START EXTRACTED DATA
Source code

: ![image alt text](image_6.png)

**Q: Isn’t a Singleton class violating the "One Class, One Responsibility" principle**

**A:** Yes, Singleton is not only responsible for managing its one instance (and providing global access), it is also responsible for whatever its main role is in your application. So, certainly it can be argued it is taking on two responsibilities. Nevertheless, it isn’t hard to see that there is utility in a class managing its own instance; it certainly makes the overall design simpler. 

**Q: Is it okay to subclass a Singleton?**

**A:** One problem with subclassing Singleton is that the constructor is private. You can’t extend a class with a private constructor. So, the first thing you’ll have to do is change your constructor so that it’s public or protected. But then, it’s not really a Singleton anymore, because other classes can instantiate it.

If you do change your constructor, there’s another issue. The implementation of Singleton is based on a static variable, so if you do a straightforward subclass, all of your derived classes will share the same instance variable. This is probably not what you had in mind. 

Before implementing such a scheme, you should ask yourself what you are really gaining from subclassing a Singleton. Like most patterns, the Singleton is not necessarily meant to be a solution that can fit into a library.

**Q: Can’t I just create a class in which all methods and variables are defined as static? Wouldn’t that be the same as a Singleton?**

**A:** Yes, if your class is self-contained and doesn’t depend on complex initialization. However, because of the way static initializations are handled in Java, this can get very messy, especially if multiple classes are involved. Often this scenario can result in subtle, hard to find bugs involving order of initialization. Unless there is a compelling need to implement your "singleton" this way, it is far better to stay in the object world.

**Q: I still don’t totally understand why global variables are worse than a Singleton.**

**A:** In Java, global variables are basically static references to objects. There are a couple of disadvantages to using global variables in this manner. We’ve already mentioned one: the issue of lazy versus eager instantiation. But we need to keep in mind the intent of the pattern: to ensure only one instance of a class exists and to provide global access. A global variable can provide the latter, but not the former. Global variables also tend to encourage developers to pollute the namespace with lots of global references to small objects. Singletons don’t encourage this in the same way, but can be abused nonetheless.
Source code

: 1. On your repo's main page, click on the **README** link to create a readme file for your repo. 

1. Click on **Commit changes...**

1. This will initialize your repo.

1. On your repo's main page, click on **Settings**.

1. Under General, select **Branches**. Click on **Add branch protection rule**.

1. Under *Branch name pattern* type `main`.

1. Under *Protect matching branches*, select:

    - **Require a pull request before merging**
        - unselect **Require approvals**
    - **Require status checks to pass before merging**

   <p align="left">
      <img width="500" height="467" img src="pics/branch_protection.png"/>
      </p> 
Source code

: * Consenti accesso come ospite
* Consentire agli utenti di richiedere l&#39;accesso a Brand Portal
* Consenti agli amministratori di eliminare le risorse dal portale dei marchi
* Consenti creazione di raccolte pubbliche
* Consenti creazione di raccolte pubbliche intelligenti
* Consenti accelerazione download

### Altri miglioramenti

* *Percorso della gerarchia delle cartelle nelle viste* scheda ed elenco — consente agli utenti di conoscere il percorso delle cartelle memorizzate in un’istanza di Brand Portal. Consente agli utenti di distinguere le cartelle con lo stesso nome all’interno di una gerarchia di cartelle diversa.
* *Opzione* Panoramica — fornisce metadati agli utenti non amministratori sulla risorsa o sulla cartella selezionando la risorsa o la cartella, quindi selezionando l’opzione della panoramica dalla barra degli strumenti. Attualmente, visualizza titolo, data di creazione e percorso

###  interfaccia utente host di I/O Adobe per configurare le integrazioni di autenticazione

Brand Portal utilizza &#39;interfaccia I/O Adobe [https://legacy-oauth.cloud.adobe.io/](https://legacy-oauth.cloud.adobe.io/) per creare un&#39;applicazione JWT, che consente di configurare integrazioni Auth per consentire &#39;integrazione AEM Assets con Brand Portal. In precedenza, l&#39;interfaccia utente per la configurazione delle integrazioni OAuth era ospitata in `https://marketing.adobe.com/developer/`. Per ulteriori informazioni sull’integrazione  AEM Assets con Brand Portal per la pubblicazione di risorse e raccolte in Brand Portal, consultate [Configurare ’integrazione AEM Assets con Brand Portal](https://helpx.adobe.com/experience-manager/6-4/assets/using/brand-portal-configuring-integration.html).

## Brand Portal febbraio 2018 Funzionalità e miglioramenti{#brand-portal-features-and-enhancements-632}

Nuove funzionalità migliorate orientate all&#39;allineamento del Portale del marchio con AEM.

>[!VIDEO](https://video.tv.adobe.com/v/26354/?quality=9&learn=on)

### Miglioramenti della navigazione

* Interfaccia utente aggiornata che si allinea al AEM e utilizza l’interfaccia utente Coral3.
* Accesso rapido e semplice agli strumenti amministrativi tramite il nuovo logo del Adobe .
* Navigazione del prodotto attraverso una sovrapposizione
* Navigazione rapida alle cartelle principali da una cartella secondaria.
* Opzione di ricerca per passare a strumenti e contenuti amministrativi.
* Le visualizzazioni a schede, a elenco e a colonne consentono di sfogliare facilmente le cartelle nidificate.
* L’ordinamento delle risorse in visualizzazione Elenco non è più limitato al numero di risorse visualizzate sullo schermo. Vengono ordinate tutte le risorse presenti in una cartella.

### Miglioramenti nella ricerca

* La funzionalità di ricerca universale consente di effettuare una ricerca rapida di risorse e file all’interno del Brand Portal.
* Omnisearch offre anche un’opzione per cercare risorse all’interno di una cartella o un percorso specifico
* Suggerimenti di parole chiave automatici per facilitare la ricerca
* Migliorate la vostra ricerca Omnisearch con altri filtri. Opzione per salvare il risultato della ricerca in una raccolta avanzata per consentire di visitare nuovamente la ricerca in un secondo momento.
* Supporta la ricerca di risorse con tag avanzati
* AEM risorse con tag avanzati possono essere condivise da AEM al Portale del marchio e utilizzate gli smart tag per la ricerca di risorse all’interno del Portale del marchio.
END EXTRACTED DATA
START EXTRACTED DATA
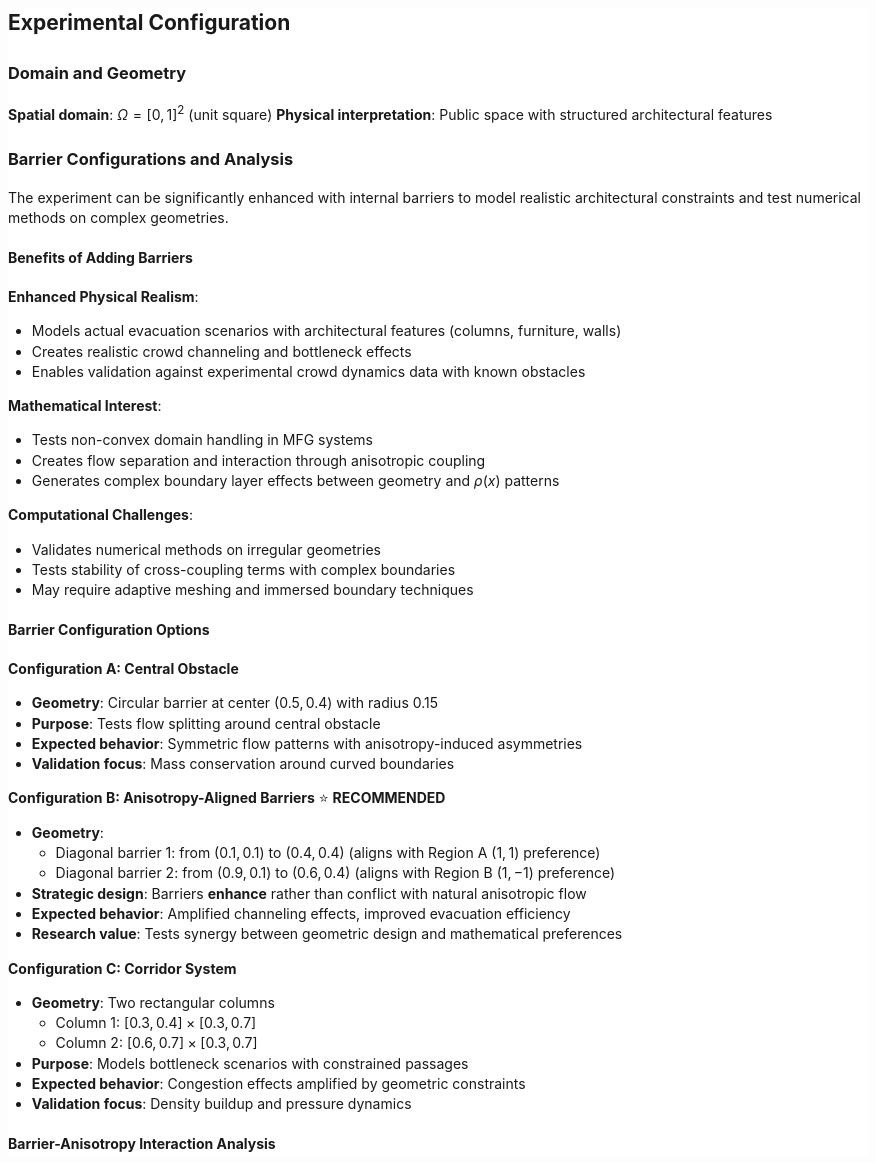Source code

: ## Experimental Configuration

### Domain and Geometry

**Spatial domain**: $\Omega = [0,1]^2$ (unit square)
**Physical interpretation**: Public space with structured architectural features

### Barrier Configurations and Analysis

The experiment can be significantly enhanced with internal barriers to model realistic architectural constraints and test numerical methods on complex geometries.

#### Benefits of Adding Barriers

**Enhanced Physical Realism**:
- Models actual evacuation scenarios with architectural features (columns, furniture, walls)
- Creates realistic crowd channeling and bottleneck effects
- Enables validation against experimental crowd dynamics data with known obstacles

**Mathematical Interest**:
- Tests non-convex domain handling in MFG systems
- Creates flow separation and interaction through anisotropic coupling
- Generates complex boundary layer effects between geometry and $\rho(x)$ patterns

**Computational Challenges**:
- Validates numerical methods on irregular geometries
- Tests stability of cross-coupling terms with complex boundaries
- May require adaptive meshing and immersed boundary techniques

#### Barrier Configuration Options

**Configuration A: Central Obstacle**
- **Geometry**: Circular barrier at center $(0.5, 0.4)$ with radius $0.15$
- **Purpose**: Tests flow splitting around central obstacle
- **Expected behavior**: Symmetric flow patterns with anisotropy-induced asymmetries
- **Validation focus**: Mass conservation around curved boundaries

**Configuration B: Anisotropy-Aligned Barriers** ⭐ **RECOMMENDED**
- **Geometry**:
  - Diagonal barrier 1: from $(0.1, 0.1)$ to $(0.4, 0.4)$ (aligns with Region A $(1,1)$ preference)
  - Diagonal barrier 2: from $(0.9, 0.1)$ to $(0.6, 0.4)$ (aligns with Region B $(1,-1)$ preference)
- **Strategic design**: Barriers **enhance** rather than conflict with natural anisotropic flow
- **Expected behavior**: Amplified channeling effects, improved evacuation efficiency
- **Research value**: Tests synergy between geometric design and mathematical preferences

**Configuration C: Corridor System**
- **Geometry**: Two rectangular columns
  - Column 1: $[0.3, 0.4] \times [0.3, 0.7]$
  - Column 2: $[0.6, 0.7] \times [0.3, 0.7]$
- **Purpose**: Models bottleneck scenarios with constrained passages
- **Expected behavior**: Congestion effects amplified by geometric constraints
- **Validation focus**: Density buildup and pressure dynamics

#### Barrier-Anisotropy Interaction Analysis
END EXTRACTED DATA
- _TASK PROMPT_:
Rewrite the records starting with the line that contains "1. Click on **Commit changes...**" and going on through the line that contains "creazione e percorso", with "Settings" replaced by "Preferences" and everything else left unchanged.

- _TASK SOLUTION_:
1. Click on **Commit changes...**

1. This will initialize your repo.

1. On your repo's main page, click on **Preferences**.

1. Under General, select **Branches**. Click on **Add branch protection rule**.

1. Under *Branch name pattern* type `main`.

1. Under *Protect matching branches*, select:

    - **Require a pull request before merging**
        - unselect **Require approvals**
    - **Require status checks to pass before merging**

   <p align="left">
      <img width="500" height="467" img src="pics/branch_protection.png"/>
      </p> 
Source code

: * Consenti accesso come ospite
* Consentire agli utenti di richiedere l&#39;accesso a Brand Portal
* Consenti agli amministratori di eliminare le risorse dal portale dei marchi
* Consenti creazione di raccolte pubbliche
* Consenti creazione di raccolte pubbliche intelligenti
* Consenti accelerazione download

### Altri miglioramenti

* *Percorso della gerarchia delle cartelle nelle viste* scheda ed elenco — consente agli utenti di conoscere il percorso delle cartelle memorizzate in un’istanza di Brand Portal. Consente agli utenti di distinguere le cartelle con lo stesso nome all’interno di una gerarchia di cartelle diversa.
* *Opzione* Panoramica — fornisce metadati agli utenti non amministratori sulla risorsa o sulla cartella selezionando la risorsa o la cartella, quindi selezionando l’opzione della panoramica dalla barra degli strumenti. Attualmente, visualizza titolo, data di creazione e percorso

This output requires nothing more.